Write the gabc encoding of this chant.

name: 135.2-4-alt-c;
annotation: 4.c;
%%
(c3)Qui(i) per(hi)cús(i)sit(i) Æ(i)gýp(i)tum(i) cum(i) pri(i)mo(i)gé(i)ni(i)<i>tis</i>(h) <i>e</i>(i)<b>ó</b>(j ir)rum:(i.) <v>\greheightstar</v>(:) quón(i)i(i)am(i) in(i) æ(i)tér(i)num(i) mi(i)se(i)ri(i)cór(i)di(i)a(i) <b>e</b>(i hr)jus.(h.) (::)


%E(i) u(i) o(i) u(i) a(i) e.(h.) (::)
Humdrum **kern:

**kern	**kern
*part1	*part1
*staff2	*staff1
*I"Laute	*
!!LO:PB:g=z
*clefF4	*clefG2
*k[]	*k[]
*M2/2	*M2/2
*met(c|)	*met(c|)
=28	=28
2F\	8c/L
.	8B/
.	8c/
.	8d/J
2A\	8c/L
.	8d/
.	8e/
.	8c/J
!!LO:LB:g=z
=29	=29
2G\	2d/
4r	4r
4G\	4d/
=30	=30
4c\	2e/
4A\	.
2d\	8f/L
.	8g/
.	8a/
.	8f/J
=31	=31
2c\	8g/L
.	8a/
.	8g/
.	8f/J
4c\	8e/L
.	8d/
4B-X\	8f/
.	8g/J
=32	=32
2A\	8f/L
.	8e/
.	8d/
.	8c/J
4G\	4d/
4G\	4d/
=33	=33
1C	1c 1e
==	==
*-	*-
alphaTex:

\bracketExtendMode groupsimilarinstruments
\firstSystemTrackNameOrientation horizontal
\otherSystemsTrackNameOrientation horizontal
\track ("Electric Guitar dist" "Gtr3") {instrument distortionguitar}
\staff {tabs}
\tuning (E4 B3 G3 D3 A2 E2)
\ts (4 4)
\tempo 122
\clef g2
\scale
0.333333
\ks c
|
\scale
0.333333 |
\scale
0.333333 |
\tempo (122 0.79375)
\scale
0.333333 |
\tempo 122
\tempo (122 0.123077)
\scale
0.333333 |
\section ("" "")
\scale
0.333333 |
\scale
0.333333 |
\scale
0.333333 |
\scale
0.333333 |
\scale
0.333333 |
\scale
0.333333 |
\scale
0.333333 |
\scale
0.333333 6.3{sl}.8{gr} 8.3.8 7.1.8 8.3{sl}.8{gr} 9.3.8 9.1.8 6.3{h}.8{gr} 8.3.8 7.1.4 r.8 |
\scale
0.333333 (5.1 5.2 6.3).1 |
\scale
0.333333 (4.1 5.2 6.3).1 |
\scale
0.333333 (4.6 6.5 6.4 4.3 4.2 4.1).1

-=-=-

▸ What you have to do
Reproduce the entire listing above verbatim, from its first line to its last.

▸ Result below
Write the gabc encoding of this chant.

name: 135.2-4-alt-c;
annotation: 4.c;
%%
(c3)Qui(i) per(hi)cús(i)sit(i) Æ(i)gýp(i)tum(i) cum(i) pri(i)mo(i)gé(i)ni(i)<i>tis</i>(h) <i>e</i>(i)<b>ó</b>(j ir)rum:(i.) <v>\greheightstar</v>(:) quón(i)i(i)am(i) in(i) æ(i)tér(i)num(i) mi(i)se(i)ri(i)cór(i)di(i)a(i) <b>e</b>(i hr)jus.(h.) (::)


%E(i) u(i) o(i) u(i) a(i) e.(h.) (::)
Humdrum **kern:

**kern	**kern
*part1	*part1
*staff2	*staff1
*I"Laute	*
!!LO:PB:g=z
*clefF4	*clefG2
*k[]	*k[]
*M2/2	*M2/2
*met(c|)	*met(c|)
=28	=28
2F\	8c/L
.	8B/
.	8c/
.	8d/J
2A\	8c/L
.	8d/
.	8e/
.	8c/J
!!LO:LB:g=z
=29	=29
2G\	2d/
4r	4r
4G\	4d/
=30	=30
4c\	2e/
4A\	.
2d\	8f/L
.	8g/
.	8a/
.	8f/J
=31	=31
2c\	8g/L
.	8a/
.	8g/
.	8f/J
4c\	8e/L
.	8d/
4B-X\	8f/
.	8g/J
=32	=32
2A\	8f/L
.	8e/
.	8d/
.	8c/J
4G\	4d/
4G\	4d/
=33	=33
1C	1c 1e
==	==
*-	*-
alphaTex:

\bracketExtendMode groupsimilarinstruments
\firstSystemTrackNameOrientation horizontal
\otherSystemsTrackNameOrientation horizontal
\track ("Electric Guitar dist" "Gtr3") {instrument distortionguitar}
\staff {tabs}
\tuning (E4 B3 G3 D3 A2 E2)
\ts (4 4)
\tempo 122
\clef g2
\scale
0.333333
\ks c
|
\scale
0.333333 |
\scale
0.333333 |
\tempo (122 0.79375)
\scale
0.333333 |
\tempo 122
\tempo (122 0.123077)
\scale
0.333333 |
\section ("" "")
\scale
0.333333 |
\scale
0.333333 |
\scale
0.333333 |
\scale
0.333333 |
\scale
0.333333 |
\scale
0.333333 |
\scale
0.333333 |
\scale
0.333333 6.3{sl}.8{gr} 8.3.8 7.1.8 8.3{sl}.8{gr} 9.3.8 9.1.8 6.3{h}.8{gr} 8.3.8 7.1.4 r.8 |
\scale
0.333333 (5.1 5.2 6.3).1 |
\scale
0.333333 (4.1 5.2 6.3).1 |
\scale
0.333333 (4.6 6.5 6.4 4.3 4.2 4.1).1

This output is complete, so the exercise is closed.